**Supplied records**
________________________

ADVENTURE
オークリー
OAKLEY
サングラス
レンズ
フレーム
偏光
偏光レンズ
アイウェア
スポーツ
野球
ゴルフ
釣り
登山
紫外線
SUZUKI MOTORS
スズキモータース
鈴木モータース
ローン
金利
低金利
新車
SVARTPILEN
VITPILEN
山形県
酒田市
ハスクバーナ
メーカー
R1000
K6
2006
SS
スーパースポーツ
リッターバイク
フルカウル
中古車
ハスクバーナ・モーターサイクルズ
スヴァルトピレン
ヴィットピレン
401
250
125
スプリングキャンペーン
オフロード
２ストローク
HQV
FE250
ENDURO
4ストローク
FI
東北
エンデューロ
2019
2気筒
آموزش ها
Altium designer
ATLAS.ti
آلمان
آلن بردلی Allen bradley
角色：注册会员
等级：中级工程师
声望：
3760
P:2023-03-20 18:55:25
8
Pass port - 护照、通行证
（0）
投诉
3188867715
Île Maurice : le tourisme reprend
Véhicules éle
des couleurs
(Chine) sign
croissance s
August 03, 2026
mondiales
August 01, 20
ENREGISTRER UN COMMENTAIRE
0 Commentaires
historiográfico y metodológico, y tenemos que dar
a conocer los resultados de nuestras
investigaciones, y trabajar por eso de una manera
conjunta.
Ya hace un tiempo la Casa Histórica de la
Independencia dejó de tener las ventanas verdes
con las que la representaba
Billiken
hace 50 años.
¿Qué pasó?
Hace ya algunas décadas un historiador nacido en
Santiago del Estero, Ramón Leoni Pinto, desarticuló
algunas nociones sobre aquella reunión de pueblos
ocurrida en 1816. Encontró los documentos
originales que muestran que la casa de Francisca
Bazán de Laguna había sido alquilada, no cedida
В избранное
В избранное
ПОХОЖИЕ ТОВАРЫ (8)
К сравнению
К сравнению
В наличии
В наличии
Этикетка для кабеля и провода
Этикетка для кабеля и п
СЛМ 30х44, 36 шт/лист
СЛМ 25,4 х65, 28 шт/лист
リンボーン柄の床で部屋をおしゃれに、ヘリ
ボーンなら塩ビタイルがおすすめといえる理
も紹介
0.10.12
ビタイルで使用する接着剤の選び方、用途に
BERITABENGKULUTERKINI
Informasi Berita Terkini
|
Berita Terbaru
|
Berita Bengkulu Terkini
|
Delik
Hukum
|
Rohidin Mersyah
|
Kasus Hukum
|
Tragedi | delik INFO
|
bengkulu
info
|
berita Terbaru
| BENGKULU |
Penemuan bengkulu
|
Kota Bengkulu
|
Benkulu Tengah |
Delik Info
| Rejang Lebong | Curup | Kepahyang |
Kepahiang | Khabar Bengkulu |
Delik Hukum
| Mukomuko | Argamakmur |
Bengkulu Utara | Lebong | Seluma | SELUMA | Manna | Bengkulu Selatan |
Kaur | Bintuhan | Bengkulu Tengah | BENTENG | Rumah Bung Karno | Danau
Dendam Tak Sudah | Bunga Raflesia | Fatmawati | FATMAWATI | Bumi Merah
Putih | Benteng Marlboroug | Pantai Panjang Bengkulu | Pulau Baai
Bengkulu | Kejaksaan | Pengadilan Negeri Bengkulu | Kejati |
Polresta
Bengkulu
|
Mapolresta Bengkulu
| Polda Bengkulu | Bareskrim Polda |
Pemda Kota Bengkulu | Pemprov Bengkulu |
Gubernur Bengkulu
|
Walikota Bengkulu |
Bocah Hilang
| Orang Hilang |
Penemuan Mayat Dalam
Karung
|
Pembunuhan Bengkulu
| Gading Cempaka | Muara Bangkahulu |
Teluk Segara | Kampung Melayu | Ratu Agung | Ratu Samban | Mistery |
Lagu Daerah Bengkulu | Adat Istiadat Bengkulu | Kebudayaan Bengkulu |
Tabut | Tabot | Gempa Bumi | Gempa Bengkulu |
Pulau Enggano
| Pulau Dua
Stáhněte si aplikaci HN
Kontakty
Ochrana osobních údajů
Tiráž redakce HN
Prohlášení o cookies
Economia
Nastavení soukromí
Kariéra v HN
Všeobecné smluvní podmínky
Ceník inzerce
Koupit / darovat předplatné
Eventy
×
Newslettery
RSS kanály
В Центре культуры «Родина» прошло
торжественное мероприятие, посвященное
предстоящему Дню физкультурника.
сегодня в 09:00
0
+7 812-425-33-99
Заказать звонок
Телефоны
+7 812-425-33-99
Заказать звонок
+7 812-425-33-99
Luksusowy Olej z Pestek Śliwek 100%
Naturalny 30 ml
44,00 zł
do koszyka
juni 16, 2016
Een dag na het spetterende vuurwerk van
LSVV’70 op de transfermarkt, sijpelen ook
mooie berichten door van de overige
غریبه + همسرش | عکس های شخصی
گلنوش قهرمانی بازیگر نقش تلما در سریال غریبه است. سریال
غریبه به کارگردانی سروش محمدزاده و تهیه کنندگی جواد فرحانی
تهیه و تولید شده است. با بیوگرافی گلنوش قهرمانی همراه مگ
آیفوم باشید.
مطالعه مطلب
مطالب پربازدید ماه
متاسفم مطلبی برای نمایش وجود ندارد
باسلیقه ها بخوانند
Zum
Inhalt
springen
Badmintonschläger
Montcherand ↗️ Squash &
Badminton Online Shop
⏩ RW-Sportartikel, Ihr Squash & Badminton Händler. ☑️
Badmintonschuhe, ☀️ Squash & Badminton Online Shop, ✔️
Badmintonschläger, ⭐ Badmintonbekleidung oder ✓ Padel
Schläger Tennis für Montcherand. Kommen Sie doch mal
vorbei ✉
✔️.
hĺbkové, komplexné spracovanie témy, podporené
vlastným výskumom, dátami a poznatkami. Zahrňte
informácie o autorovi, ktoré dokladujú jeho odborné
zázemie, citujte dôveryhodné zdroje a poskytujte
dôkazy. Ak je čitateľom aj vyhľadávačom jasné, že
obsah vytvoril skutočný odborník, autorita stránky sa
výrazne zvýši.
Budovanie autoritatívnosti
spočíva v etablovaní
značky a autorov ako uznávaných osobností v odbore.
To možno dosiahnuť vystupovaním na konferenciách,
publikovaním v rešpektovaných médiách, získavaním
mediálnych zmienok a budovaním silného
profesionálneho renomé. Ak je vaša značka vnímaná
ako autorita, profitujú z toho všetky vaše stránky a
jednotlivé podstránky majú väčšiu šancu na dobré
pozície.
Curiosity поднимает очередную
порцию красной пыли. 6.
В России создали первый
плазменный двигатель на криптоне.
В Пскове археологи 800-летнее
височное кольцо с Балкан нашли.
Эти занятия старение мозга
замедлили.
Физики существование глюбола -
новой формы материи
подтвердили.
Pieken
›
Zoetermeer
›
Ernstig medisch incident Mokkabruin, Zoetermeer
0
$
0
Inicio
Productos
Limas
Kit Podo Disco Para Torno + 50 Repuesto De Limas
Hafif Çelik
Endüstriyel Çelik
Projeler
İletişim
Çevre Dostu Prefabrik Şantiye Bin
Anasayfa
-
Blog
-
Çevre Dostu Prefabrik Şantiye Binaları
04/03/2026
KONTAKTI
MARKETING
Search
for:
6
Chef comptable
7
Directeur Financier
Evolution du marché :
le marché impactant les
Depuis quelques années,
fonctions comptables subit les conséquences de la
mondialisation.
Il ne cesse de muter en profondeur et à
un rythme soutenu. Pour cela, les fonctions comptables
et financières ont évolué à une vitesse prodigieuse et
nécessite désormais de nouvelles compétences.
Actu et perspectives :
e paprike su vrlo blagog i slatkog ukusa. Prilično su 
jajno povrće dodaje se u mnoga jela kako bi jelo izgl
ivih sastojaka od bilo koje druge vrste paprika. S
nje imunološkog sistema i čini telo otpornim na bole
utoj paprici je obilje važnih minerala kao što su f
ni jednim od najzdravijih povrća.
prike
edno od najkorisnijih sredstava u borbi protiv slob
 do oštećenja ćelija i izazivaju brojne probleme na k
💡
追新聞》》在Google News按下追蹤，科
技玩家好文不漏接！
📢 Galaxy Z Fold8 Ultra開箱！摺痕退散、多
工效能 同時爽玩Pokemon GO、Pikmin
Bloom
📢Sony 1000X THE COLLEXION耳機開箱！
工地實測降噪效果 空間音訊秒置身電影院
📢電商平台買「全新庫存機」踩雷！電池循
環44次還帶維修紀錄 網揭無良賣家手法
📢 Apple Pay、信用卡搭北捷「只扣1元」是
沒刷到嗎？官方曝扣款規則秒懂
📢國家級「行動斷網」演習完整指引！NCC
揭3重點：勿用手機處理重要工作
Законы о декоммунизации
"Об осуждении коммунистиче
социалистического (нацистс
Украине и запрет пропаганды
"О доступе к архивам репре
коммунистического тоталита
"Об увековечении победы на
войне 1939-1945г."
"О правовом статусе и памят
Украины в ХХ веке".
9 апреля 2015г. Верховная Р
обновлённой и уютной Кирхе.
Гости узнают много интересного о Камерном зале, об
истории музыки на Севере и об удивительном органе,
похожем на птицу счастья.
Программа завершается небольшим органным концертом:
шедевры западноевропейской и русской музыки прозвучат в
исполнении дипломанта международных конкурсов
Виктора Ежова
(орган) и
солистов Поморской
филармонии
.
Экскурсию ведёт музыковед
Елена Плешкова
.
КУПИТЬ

________________________

Write out the rows from the first line down to and including the line with "August 01, 20", copying each line without any change.

ADVENTURE
オークリー
OAKLEY
サングラス
レンズ
フレーム
偏光
偏光レンズ
アイウェア
スポーツ
野球
ゴルフ
釣り
登山
紫外線
SUZUKI MOTORS
スズキモータース
鈴木モータース
ローン
金利
低金利
新車
SVARTPILEN
VITPILEN
山形県
酒田市
ハスクバーナ
メーカー
R1000
K6
2006
SS
スーパースポーツ
リッターバイク
フルカウル
中古車
ハスクバーナ・モーターサイクルズ
スヴァルトピレン
ヴィットピレン
401
250
125
スプリングキャンペーン
オフロード
２ストローク
HQV
FE250
ENDURO
4ストローク
FI
東北
エンデューロ
2019
2気筒
آموزش ها
Altium designer
ATLAS.ti
آلمان
آلن بردلی Allen bradley
角色：注册会员
等级：中级工程师
声望：
3760
P:2023-03-20 18:55:25
8
Pass port - 护照、通行证
（0）
投诉
3188867715
Île Maurice : le tourisme reprend
Véhicules éle
des couleurs
(Chine) sign
croissance s
August 03, 2026
mondiales
August 01, 20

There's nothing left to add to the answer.